[Dataset items]
====================

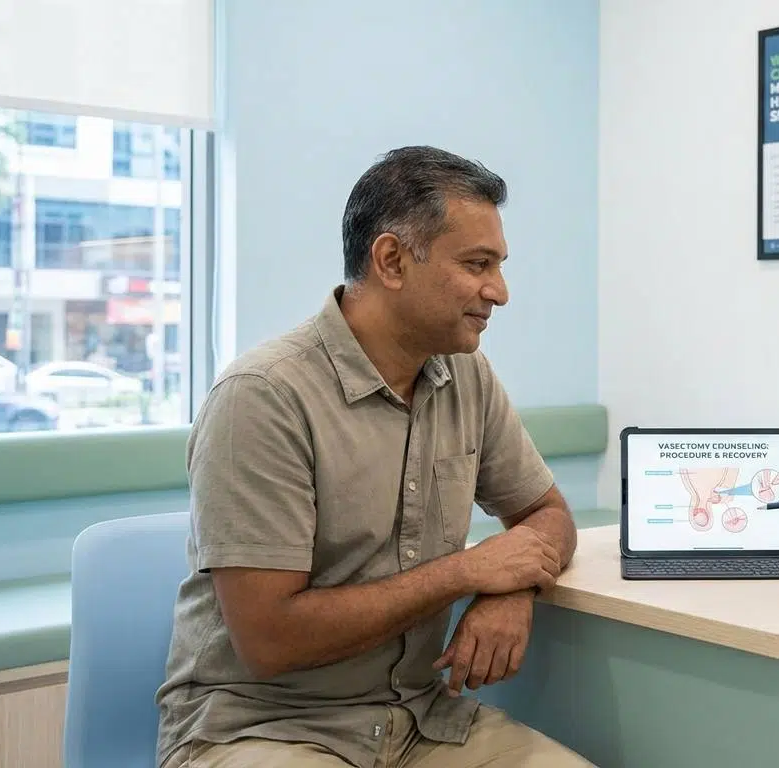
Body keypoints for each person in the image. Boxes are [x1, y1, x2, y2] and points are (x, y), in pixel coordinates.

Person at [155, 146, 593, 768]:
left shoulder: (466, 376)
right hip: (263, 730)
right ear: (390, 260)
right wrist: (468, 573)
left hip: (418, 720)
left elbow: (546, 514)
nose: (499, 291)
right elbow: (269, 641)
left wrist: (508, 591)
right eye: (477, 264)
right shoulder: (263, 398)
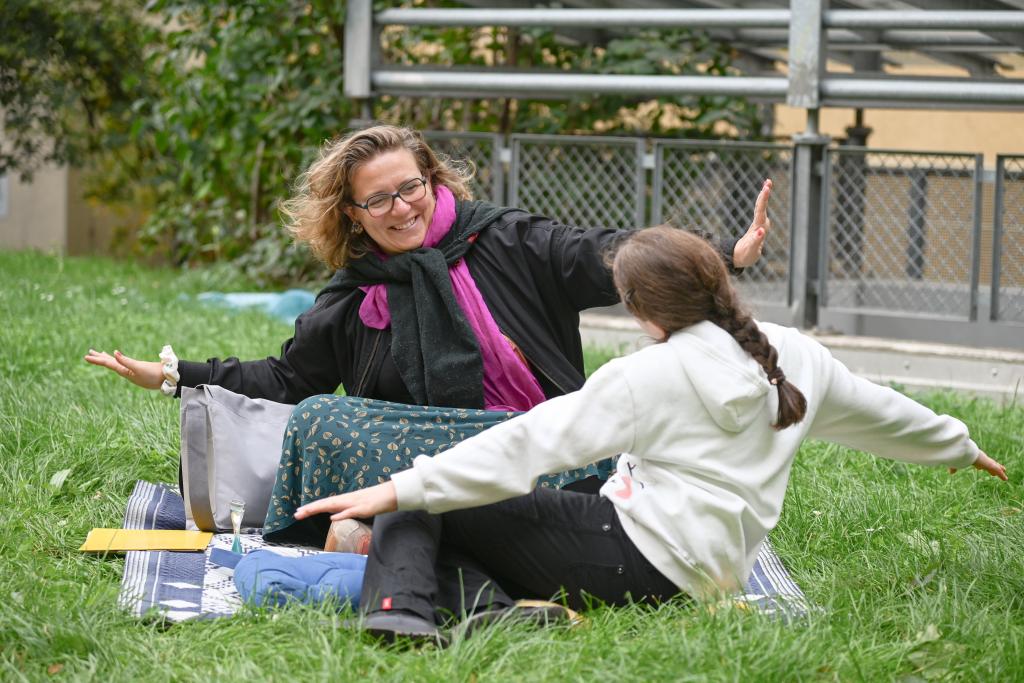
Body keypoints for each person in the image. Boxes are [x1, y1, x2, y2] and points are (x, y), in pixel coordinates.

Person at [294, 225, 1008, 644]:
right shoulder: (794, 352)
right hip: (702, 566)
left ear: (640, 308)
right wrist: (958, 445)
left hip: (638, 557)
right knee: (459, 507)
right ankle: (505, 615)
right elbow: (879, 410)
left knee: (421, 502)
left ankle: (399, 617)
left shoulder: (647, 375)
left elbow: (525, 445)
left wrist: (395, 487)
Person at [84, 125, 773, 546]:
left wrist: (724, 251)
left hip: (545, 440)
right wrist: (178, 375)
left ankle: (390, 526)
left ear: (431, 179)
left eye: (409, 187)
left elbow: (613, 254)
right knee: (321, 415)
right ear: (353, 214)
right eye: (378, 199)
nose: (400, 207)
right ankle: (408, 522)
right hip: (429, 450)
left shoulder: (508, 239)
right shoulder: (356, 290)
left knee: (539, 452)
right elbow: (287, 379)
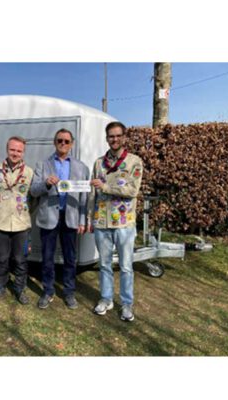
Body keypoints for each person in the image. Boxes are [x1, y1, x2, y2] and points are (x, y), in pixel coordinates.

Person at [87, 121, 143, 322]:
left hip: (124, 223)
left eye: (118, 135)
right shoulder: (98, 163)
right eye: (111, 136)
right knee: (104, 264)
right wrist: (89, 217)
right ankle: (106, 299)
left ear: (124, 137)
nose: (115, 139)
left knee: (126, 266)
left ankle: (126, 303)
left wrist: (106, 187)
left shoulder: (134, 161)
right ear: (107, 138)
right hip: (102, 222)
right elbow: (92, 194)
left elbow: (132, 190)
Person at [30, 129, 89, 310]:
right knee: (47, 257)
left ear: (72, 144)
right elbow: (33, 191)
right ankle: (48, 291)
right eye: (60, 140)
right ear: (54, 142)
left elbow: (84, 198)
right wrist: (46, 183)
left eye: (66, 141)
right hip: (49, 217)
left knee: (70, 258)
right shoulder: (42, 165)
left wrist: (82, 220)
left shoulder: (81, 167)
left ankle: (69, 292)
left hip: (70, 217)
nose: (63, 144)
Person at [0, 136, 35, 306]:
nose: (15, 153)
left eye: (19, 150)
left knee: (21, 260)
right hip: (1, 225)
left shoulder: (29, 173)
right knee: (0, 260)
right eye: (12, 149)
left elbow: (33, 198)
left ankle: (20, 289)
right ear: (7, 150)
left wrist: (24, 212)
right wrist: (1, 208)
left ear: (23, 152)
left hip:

====================

Activity: Copy each line above exactly, with no images.

Answer to this problem:
Body keypoints for each person in the image. Boxes are [x1, y1, x2, y2] and points are (x, y), in pixel coordinates.

Person at [155, 146, 593, 768]:
left shoulder: (466, 376)
right hip: (263, 730)
right ear: (390, 260)
right wrist: (468, 573)
left hip: (418, 720)
left elbow: (546, 514)
nose: (499, 291)
right elbow: (269, 641)
left wrist: (508, 591)
right eye: (477, 264)
right shoulder: (263, 398)
Body keypoints for each person in the image. Boxes are [x1, y1, x2, y2] and points are (x, y), in pixel coordinates.

Person at [294, 225, 1008, 644]:
right shoulder: (794, 352)
right hip: (702, 566)
left ear: (640, 308)
right wrist: (958, 445)
left hip: (638, 557)
right knee: (459, 507)
right ankle: (505, 615)
right elbow: (879, 410)
left knee: (421, 502)
left ankle: (399, 617)
left shoulder: (647, 375)
left elbow: (525, 445)
left wrist: (395, 487)
Person at [84, 125, 773, 546]:
left wrist: (724, 251)
left hip: (545, 440)
right wrist: (178, 375)
left ankle: (390, 526)
left ear: (431, 179)
left eye: (409, 187)
left elbow: (613, 254)
right knee: (321, 415)
right ear: (353, 214)
right eye: (378, 199)
nose: (400, 207)
right ankle: (408, 522)
right hip: (429, 450)
left shoulder: (508, 239)
right shoulder: (356, 290)
left knee: (539, 452)
right elbow: (287, 379)
Body keypoints for each person in the image. Boxes are [x1, y1, x2, y2] and points are (x, y), in pixel coordinates.

Person at [87, 121, 143, 322]:
left hip: (124, 223)
left eye: (118, 135)
right shoulder: (98, 163)
right eye: (111, 136)
right knee: (104, 264)
right wrist: (89, 217)
right ankle: (106, 299)
left ear: (124, 137)
nose: (115, 139)
left knee: (126, 266)
left ankle: (126, 303)
left wrist: (106, 187)
left shoulder: (134, 161)
right ear: (107, 138)
right hip: (102, 222)
right elbow: (92, 194)
left elbow: (132, 190)
Person at [30, 129, 89, 310]:
right knee: (47, 257)
left ear: (72, 144)
right elbow: (33, 191)
right ankle: (48, 291)
right eye: (60, 140)
right ear: (54, 142)
left elbow: (84, 198)
right wrist: (46, 183)
left eye: (66, 141)
right hip: (49, 217)
left knee: (70, 258)
right shoulder: (42, 165)
left wrist: (82, 220)
left shoulder: (81, 167)
left ankle: (69, 292)
left hip: (70, 217)
nose: (63, 144)
Person at [0, 136, 35, 306]:
nose: (15, 153)
left eye: (19, 150)
left knee: (21, 260)
right hip: (1, 225)
left shoulder: (29, 173)
right knee: (0, 260)
right eye: (12, 149)
left elbow: (33, 198)
left ankle: (20, 289)
right ear: (7, 150)
left wrist: (24, 212)
right wrist: (1, 208)
left ear: (23, 152)
left hip:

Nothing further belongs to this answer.